The bill was passed in the state Assembly recently with a 23-17 vote and then passed the Senate last week with a 12-8 vote.

The campaign for the national popular vote said it would press on.

“Since January, the National Popular Vote bill has been enacted in three states, passed 11 legislative chambers, and continues to be under consideration in Oregon,” Pat Rosensteil, senior consultant to the National Popular Vote campaign, told National Review.

“We will continue our bipartisan work in every state until the National Popular Vote proposal takes effect and every American voter is politically relevant in every presidential election.”

As of April, the group had 70 percent of the state-level support it needed, its backers said, following New Mexico becoming the 15th state to pass legislation.

According to the campaign, in addition to New Mexico and the District of Columbia, the states that have passed legislation are: California, Colorado, Connecticut, Delaware, Hawaii, Illinois, Massachusetts, Maryland, New Jersey, New Mexico, New York, Rhode Island, Vermont, and Washington.

These states currently add up to 189 electoral votes, while 270 is needed to win a presidential election in the Electoral College. Nevada would have boosted the number to 195.

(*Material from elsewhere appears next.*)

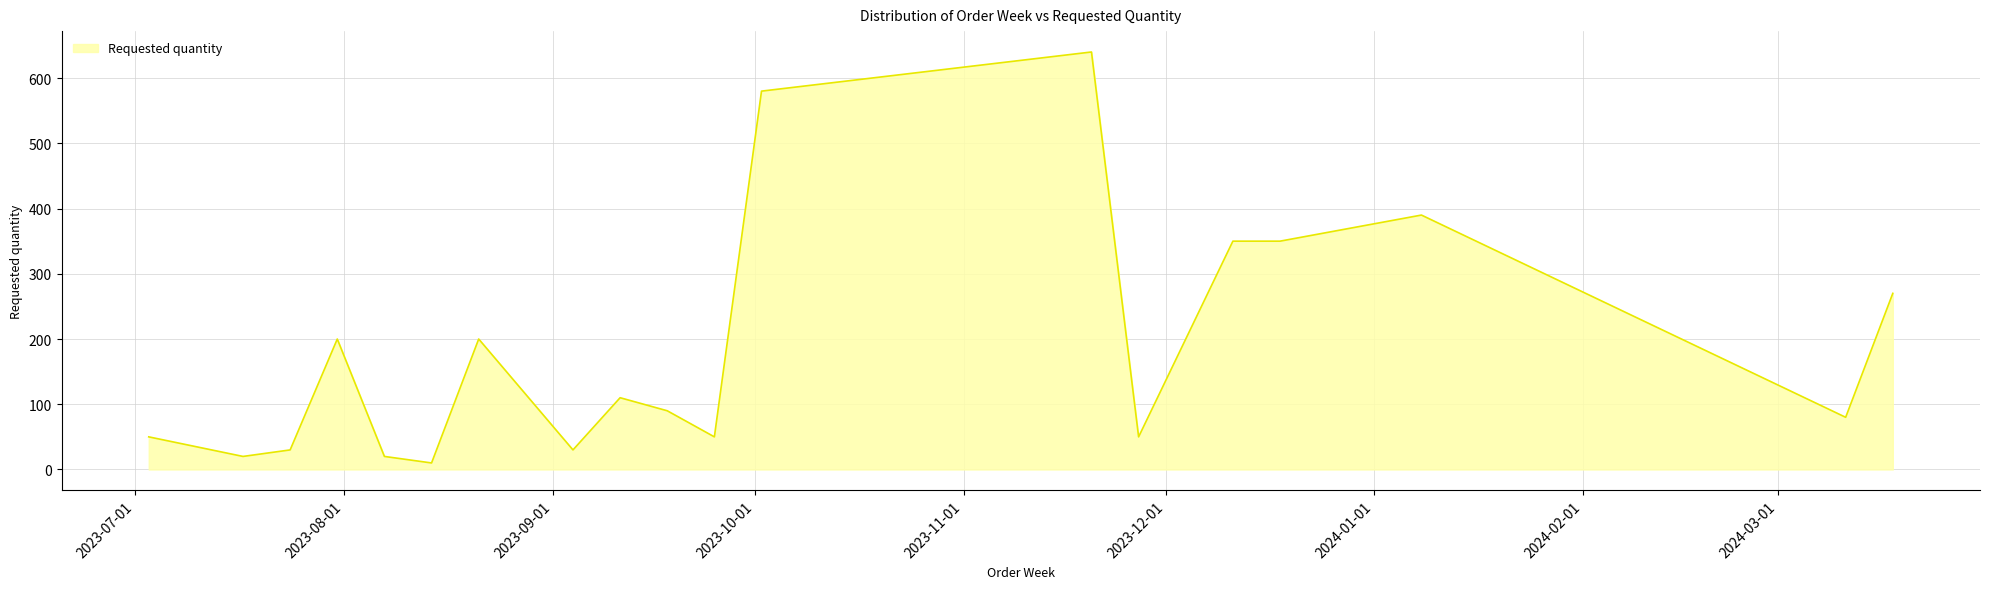

What is the difference between the maximum and minimum values?

630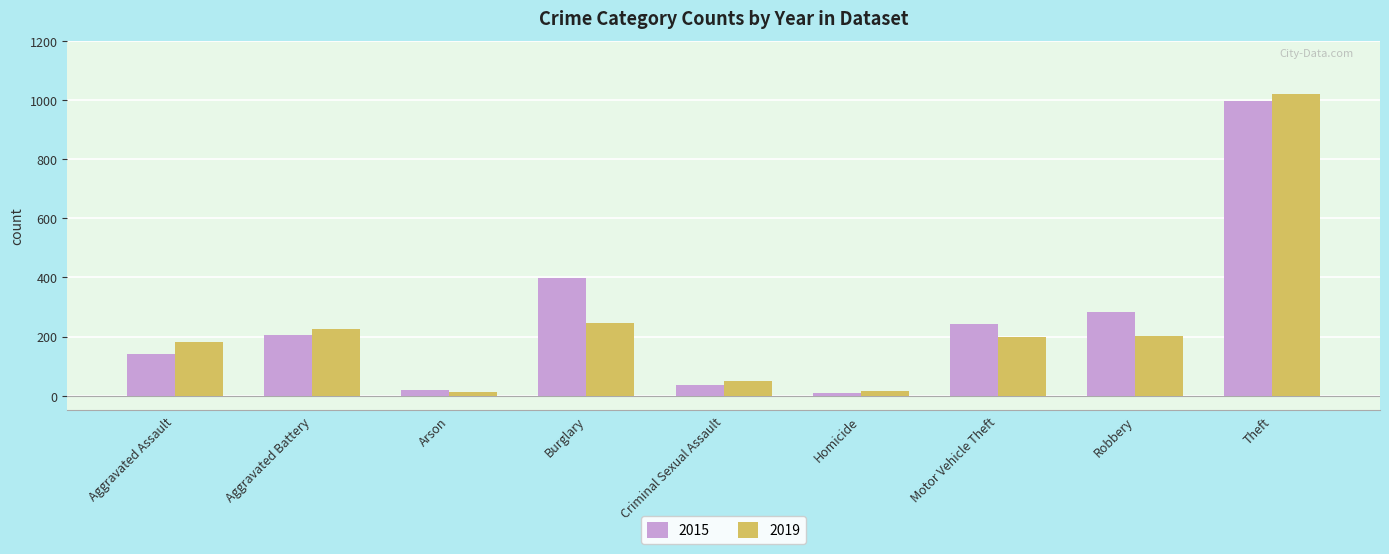

Rank the series at Aggravated Assault from highest to lowest value.

2019, 2015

A similar bill was rejected on Thursday in Maine by the state’s House of Representatives after passage by the state Senate, reported WMTW.

Maine, with four electoral votes, is one of two states to split votes; three went to Hillary Clinton, who was running in 2016 on the Democratic platform, while the other one went to President Donald Trump, who beat Clinton. It was the first election in which Maine split its votes.